Page text section start

MY ADVICE: GRANDPAckers should fly. A return flight from Managua is less than US$200 each. A return flight from Bluefields is less.


Big Corn Island was, originally, colonized by the British … and most native islanders have more in common culturally with other English-speaking Caribbean islands than they do with the mainland of Nicaragua. Many have English surnames.

Tourism on Big Corn Island is still in its infancy as most tourists gather on Little Corn Island. There are almost none of the things one usually associates with tourists traps (tourist markets, huge beach-side developments, time-share condos, etc.). The people are typically friendly and genuine.

Almost everyone on the island speaks both passable Spanish and English. For most of those native to the island, English is their first language, although there are many inhabitants who have come over from mainland Nicaragua and (consequently) speak Spanish as a first language. The English spoken is heavily Caribbean and communication can be far from effortless for people unused to different accents and idioms.

You land at Brig Bay.

Brig Bay is the main township on the island.


Accommodation is expensive for GRANDPAckers … if you rely solely on the internet, it will be unaffordable.

Accommodation-wise, this is typical of what you find within GRANDPAcker price range … this is for 1 night in mid December 2017 … December is the first month of ‘Shoulder Season’ … they still have a bit of rain every day.

HOTELS & HOSTELS (Nightly Rates):


Expedia had nothing within our GRANDPAcking price range.


PLEASE NOTE: Hotel and Hostel search sites sometimes display prices EXCLUSIVE of TAXES. You may have to add up to 18% to the displayed price to get the final price.


If you plan to stay a week or more, another good option is to use AirBnB or TRIPADVISOR.COM to book a Holiday Rental / Vacation Rental.

Holiday Rentals are usually rented by the week. A comparable search reveals the following … please note that these prices are in US$s …


Tripadvisor had no vacation rentals for under US$40 / night.


Vacation Rentals are, usually, displayed INCLUSIVE of TAXES but EXCLUSIVE of any Security Deposit (if required). BUT, the displayed price may be EXCLUSIVE of the host site’s Service Fees (which can add as much as 16%).

In S.E. Asia, I wouldn’t touch AirBnB with a barge pole … in my opinion and experience the accommodation that you find is an absolute rip off. However, in Central America they are worth a look.


As with Roatan Island, I knew that I couldn’t LIVE on Big Corn Island to GRANDPAcking Standard without getting ‘inventive’.

Page text section end
Dataset excerpt section start

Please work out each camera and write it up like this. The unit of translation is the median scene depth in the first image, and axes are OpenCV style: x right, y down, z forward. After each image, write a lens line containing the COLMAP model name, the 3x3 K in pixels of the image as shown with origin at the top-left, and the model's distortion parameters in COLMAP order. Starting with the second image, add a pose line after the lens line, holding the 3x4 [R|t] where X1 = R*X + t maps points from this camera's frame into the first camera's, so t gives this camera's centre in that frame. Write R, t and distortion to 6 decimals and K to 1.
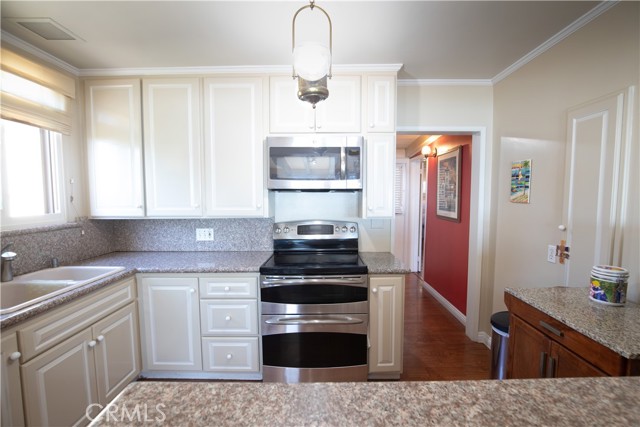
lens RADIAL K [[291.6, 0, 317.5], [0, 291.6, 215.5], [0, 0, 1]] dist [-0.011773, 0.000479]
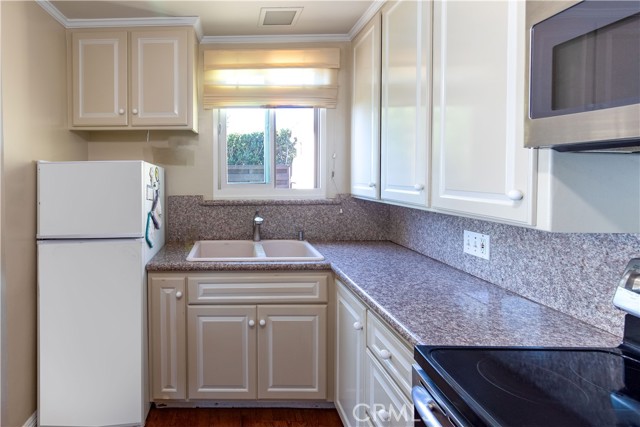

Dataset excerpt section end

Task A
In the Big Corn Island text above, how much might you need to add to a hotel search site's displayed price to get the final price?
Task B
Render this sentence from the Big Corn Island text in Spanish: "Tourism on Big Corn Island is still in its infancy as most tourists gather on Little Corn Island."
Task C
Pick up the Big Corn Island text after its last sentence and write what comes next.

Reply A
Up to 18% for taxes.

Reply B
El turismo en Big Corn Island todavía está en sus inicios, ya que la mayoría de los turistas se concentran en Little Corn Island.

Reply C
In Roatan, a search of Google Maps and Facebook pages helped me find a monthly rental … the same is true for Big Corn. I found a link to Corn Island Rentals (CIR). One place was listed for as little as US$280 / month. I emailed all of those listed for under US$600 / month (but still looked decent) to enquire about availability.

I got some responses for US$600+ / month excluding electric and /or taxes … that was over my budget. Some people just didn’t bother replying.


Offered me a room in an house including electricity, internet, private beach, hammocks, lounging chairs and use of a shared kitchen for US$30 / day. It was located in the North End. At US$900 / month, this was over-budget.


Mary sent me pictures of her 1 bedroom place on the beachfront in the North End for US$450 / month (excluding electric).

BUT, it was Christmas / New Year and I didn’t want to be in such a remote location.

I decided that I wanted to be in and around Brig Bay (the main port) where there should be a larger selection of restaurants and bars.


PLEASE NOTE: Experience told me not to waste my time in a cheap hotel. I was going to be there for a month … I needed a long term rental.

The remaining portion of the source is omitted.